En el verano de 2025 se cerró un acuerdo que partía de una realidad incuestionable: la educación de Castilla y León necesitaba reforzar a quienes la sostienen cada día. Durante años han aumentado las responsabilidades del profesorado mientras el reconocimiento profesional y retributivo ha permanecido prácticamente inmóvil. Basta un dato para entenderlo: el complemento autonómico continúa congelado desde 2006.
Aquel acuerdo nació para responder a necesidades reales del sistema educativo y dignificar la profesión docente. Porque mejorar las condiciones de trabajo del profesorado es también mejorar la calidad de la educación.
Sin embargo, durante gran parte de 2026 el desarrollo del acuerdo quedó prácticamente paralizado. La negociación se detuvo y los compromisos adquiridos dejaron de avanzar.
UGT no aceptó ese bloqueo. Mientras algunos guardaban silencio, nuestra organización mantuvo la presión con concentraciones ante la Consejería y las Direcciones Provinciales, denuncias públicas y una presencia constante en los medios de comunicación para exigir la reanudación de las negociaciones. Esa presión ha permitido volver a sentar a la Administración en la mesa. Ahora toca convertir los compromisos en realidades.
Las medidas que defendemos tienen un objetivo muy claro: Reforzar la acción tutorial significa reconocer que el tutor se ha convertido en la pieza clave de la relación entre alumnado, familias y profesorado. Si queremos mejorar la convivencia, la atención personalizada y la coordinación educativa, debemos dotar a los tutores del tiempo y del reconocimiento que esa responsabilidad exige.
Del mismo modo, implantar la reducción voluntaria de jornada para el profesorado mayor de 55 años supone aprovechar mejor la experiencia de quienes llevan décadas sosteniendo la educación pública. Su conocimiento debe ponerse al servicio de la mentoría, la innovación, el acompañamiento al profesorado más joven y la mejora del sistema educativo.
Además, no olvidamos otros puntos del acuerdo que han de ser abordados en profundidad: mejora de la atención a la diversidad, permisos y licencias…
No estamos negociando ventajas para unos pocos. Estamos negociando el futuro de la profesión docente en Castilla y León.
UGT seguirá liderando esta negociación con la misma firmeza con la que ha conseguido reabrirla. Porque lo firmado debe cumplirse, porque las mejoras son necesarias y porque esta es una oportunidad histórica para dignificar la profesión docente y convertir a Castilla y León en un referente educativo.
Cuando otros esperaban, UGT actuó. Y mientras las mejoras no sean una realidad, UGT seguirá liderando su defensa.

__________________________________________________

Contesta estas preguntas sobre el texto del acuerdo educativo de Castilla y León:
1. ¿Desde qué año sigue congelado el complemento autonómico?
2. ¿Para qué profesorado se propone la reducción voluntaria de jornada?
3. ¿Ante qué organismos hizo UGT concentraciones?

__________________________________________________

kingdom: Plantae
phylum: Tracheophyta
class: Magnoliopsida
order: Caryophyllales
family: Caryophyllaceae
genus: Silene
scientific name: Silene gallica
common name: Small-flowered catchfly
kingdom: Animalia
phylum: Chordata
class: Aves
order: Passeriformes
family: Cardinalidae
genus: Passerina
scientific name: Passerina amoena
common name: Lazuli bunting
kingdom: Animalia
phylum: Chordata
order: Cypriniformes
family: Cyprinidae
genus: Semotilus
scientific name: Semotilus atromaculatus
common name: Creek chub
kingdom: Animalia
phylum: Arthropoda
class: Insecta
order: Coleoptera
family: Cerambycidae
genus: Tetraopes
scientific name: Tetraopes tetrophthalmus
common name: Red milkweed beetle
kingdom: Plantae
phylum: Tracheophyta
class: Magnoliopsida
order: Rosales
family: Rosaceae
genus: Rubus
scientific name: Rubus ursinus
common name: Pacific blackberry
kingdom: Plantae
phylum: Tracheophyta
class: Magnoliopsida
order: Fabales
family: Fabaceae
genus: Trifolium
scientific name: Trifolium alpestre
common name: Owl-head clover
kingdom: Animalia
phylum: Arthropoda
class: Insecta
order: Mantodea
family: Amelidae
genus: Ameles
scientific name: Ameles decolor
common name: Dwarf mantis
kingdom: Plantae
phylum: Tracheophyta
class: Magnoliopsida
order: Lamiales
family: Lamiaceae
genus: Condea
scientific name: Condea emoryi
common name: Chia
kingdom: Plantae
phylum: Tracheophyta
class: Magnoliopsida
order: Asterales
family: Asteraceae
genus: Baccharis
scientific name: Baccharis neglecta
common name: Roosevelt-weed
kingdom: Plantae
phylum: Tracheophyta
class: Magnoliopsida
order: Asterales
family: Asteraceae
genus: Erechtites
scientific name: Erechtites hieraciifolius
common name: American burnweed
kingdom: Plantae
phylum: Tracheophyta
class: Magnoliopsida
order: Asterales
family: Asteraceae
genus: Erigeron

__________________________________________________

#### Respuesta:
1. Desde 2006.
2. Para el profesorado mayor de 55 años.
3. Ante la Consejería y las Direcciones Provinciales.